Oath of Nissa Plaza of Heroes

This package makes Oath of Nissa work even harder – it finds Lukka and lets you ignore the double red in its mana cost. On top of its usual smoothing, it gives Yorion something to blink and can even function as a combo piece with Rona – as a legendary enchantment, it untaps Rona, so it can be bounced with it and recast over and over again with as much green mana as you have. 

Plaza of Heroes overperforms again here in a deck with legends across all five colours that already plays Mana Confluence to bridge that gap. 

Bringing Another Combo

We aren’t done yet! Estratti managed to splice yet another package into this shell. 

Bring to Light

It’s remarkable how few of the cards featured so far work with Bring to Light. Tyvar, Karn, and Lukka are all misses, and the relevant creatures all cost two or seven mana! Fae of Wishes gives indirect access to Mox Amber and you can find Retraction Helix, but five mana is a lot to pay for such a cheap combo piece. 

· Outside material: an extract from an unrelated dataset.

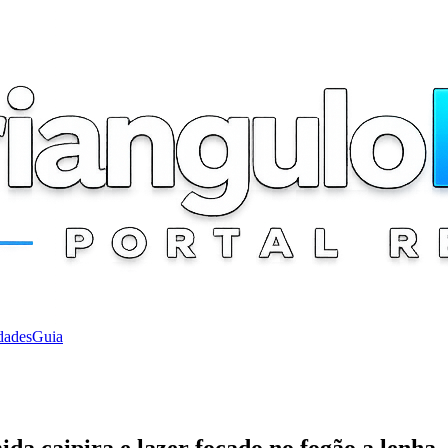
dades
Guia
da caipira e lazer focado no fogão a lenha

Valki, God of Lies Tibalt, Cosmic Impostor

Bring to Light for Tibalt, Cosmic Impostor is still one of the best ways to spend five mana in Pioneer – and, as with Atraxa, you can cast Tibalt quite easily if you happen to draw it. This looks quite different from Lukka into Atraxa but shares its job description: a great way to spend an early burst of mana that offers redundancy on the Rona combo later.

Coming Unmoored

Unmoored Ego Witch's Vengeance

If you’re adding one of the best toolbox cards in the format, why not make use of that? Unmoored Ego is game over against linear decks that didn’t have the foresight to battle three different endgames at once. Witch’s Vengeance is a smart choice of sweeper in a world of Humans and Spirits, but recent lists on Magic Online (MTGO) have adopted Extinction Event as a proven hammer against Mono-Green Devotion and the ideal answer to a flock of Arclight Phoenixes.

Yorion, Sky Nomad

You could run some or all of this anyway, but Yorion still rules the roost in Pioneer as a compelling incentive to play the full 80 cards. There’s shockingly little in the deck that ‘works with Yorion’ – other than Oath of Nissa (and the ultimate dream of blinking Atraxa), the closest thing is giving you a card to pitch to Rona – but this list is further proof that you don’t need to boost Yorion to make it worthwhile. 

Estratti’s list is a bizarre and impressive creation that gave him a well-deserved finish, but it is a proof of concept rather than the final form. Now that this shell is on the radar, I can’t wait to see what twists and turns it takes in the hands of other brilliant minds.